Resilience enhancement of multi-modal public transportation system via electric bus network redesign

The multi-modal public transportation system incorporating the electric bus network and the metro network plays a crucial role in meeting the daily transportation demands in urban areas. However, the inadequate connectivity between the electric bus network and the metro network has resulted in poor resilience of the multi-modal public transportation system. When disruptions occur at metro links or metro stations, stranded passengers cannot be rapidly evacuated through bus lines. Therefore, operators need to redesign the multi-modal public transportation system to enhance the integration between the electric bus network and the metro network. Since it is challenging to modify the fixed metro network, we thus focus on introducing redesign plans for the electric bus network, enabling the multi-modal public transportation system to exhibit the desired resilience in scenarios of disruptions. This paper proposes a two-level framework integrating electric bus network redesign at the tactical level and resource deployment at the planning level. For the redesign problem at the tactical level, this paper designs a tailored branch-and-price algorithm to generate high-quality redesign solutions for the electric bus network.
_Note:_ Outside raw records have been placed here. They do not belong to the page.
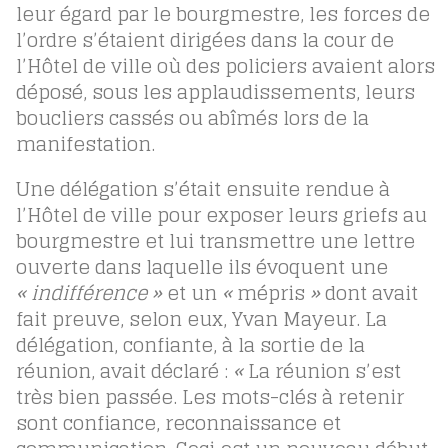
leur égard par le bourgmestre, les forces de
l’ordre s’étaient dirigées dans la cour de
l’Hôtel de ville où des policiers avaient alors
déposé, sous les applaudissements, leurs
boucliers cassés ou abîmés lors de la
manifestation.
Une délégation s’était ensuite rendue à
l’Hôtel de ville pour exposer leurs griefs au
bourgmestre et lui transmettre une lettre
ouverte dans laquelle ils évoquent une
« indifférence
»
et un
«
mépris
»
dont avait
fait preuve, selon eux, Yvan Mayeur. La
délégation, confiante, à la sortie de la
réunion, avait déclaré :
«
La réunion s’est
très bien passée. Les mots-clés à retenir
sont confiance, reconnaissance et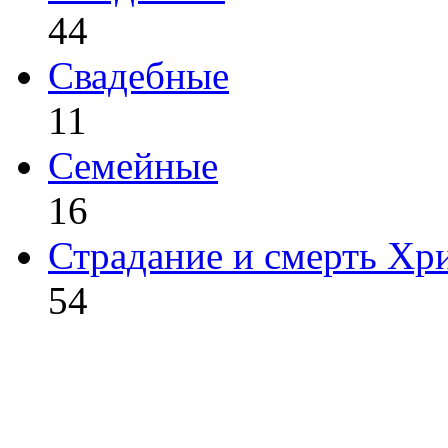
44
Свадебные
11
Семейные
16
Страдание и смерть Хр
54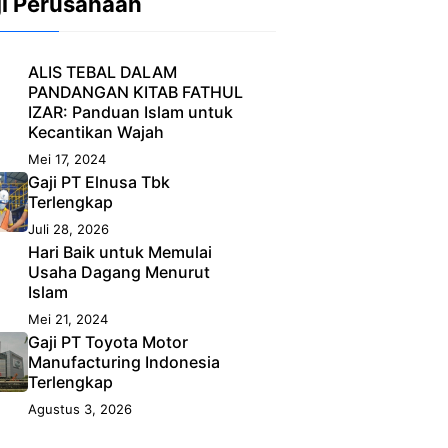
ji Perusahaan
ALIS TEBAL DALAM
PANDANGAN KITAB FATHUL
IZAR: Panduan Islam untuk
Kecantikan Wajah
Mei 17, 2024
Gaji PT Elnusa Tbk
Terlengkap
Juli 28, 2026
Hari Baik untuk Memulai
Usaha Dagang Menurut
Islam
Mei 21, 2024
Gaji PT Toyota Motor
Manufacturing Indonesia
Terlengkap
Agustus 3, 2026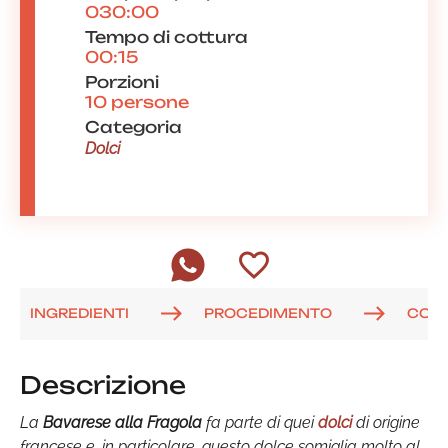
030:00
Tempo di cottura
00:15
Porzioni
10 persone
Categoria
Dolci
INGREDIENTI
PROCEDIMENTO
COM
Descrizione
La
Bavarese alla Fragola
fa parte di quei
dolci
di origine
francese e, in particolare, questo dolce somiglia molto al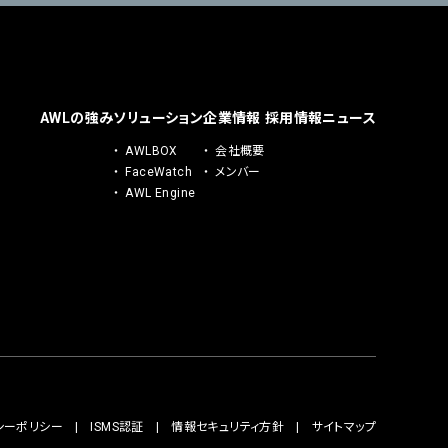
AWLの強み
ソリューション
企業情報
採用情報
ニュース
AWLBOX
会社概要
FaceWatch
メンバー
AWL Engine
シーポリシー
ISMS認証
情報セキュリティ方針
サイトマップ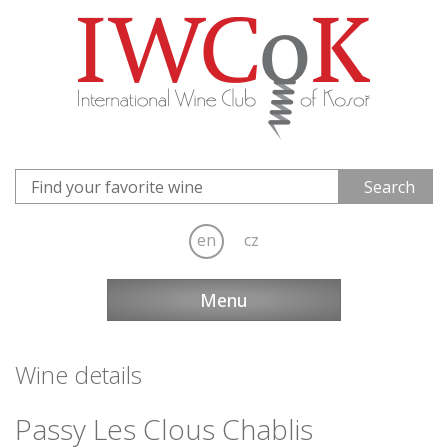
en
cz
Menu
Wine details
Passy Les Clous Chablis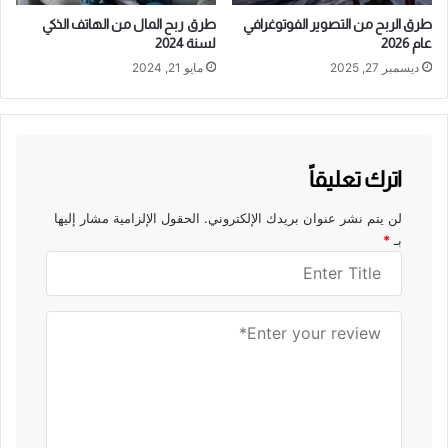
طرق الربح من التصوير الفوتوغرافي
طرق ربح المال من الهاتف الذكي
عام 2026
لسنة 2024
ديسمبر 27, 2025
مايو 21, 2024
اترك تعليقاً
لن يتم نشر عنوان بريدك الإلكتروني.
الحقول الإلزامية مشار إليها
بـ
*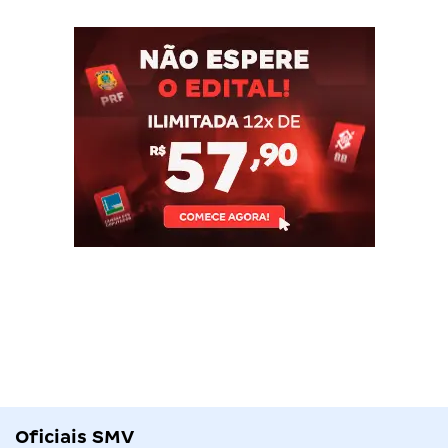
Oficiais SMV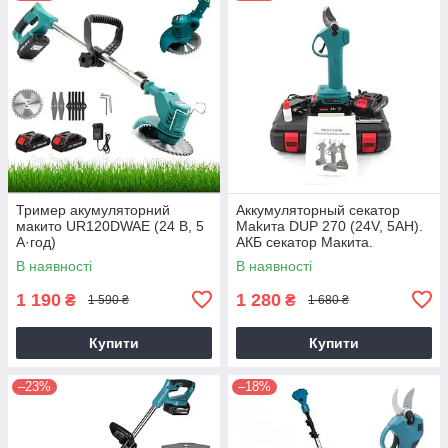
Тример акумуляторний
Аккумуляторный секатор
макито UR120DWAE (24 В, 5
Makита DUP 270 (24V, 5AH).
А·год)
АКБ секатор Макита.
Электросекатор
В наявності
В наявності
1 190
1 280
₴
₴
1 590 ₴
1 680 ₴
Купити
Купити
–23%
–18%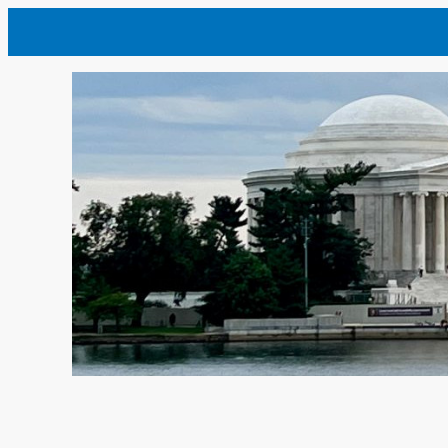
内
容
を
ス
キ
ッ
プ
For the resource deployment problem at the planning level, this paper determines the locations of charging facilities and the number of electric buses based on the redesigned electric bus network, considering uncertain passenger demands and metro capacities. We propose a two-layer robust optimization model for the resource deployment problem and develop a tailored column-and-constraint generation algorithm to solve it. Finally, this paper tests the performance of the developed models and algorithms on a set of instances in Beijing. The impact of the uncertainty budget, the number of electric buses, bus capacity, and charging time of electric buses on the system performance is discussed.